#### Task:
What is needed is an exact copy of the lines in the listing below, from the one with "cell fatty acid" up to and including the one with "and Use. 14-17", with no other lines.

#### Available data:
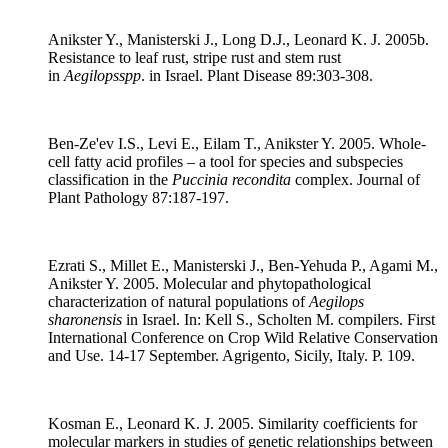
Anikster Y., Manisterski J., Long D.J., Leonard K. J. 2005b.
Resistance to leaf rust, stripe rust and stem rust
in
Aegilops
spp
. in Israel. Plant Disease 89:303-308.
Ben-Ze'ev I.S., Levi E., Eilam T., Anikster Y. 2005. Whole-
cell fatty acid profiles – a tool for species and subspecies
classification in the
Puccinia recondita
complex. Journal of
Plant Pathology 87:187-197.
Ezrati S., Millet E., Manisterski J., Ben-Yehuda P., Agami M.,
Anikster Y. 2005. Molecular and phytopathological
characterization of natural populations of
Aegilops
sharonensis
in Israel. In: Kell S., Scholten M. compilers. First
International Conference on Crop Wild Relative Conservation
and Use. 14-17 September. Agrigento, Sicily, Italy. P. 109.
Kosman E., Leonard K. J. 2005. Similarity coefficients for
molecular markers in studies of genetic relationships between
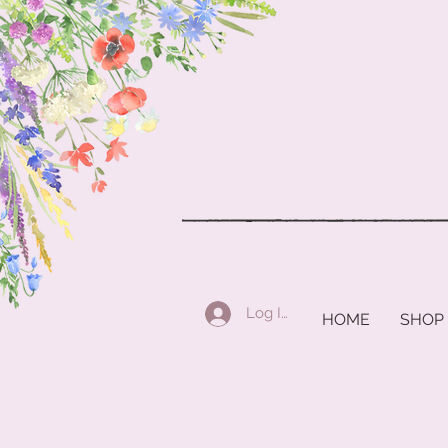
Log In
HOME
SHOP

#### Output for this exercise:
cell fatty acid profiles – a tool for species and subspecies
classification in the
Puccinia recondita
complex. Journal of
Plant Pathology 87:187-197.
Ezrati S., Millet E., Manisterski J., Ben-Yehuda P., Agami M.,
Anikster Y. 2005. Molecular and phytopathological
characterization of natural populations of
Aegilops
sharonensis
in Israel. In: Kell S., Scholten M. compilers. First
International Conference on Crop Wild Relative Conservation
and Use. 14-17 September. Agrigento, Sicily, Italy. P. 109.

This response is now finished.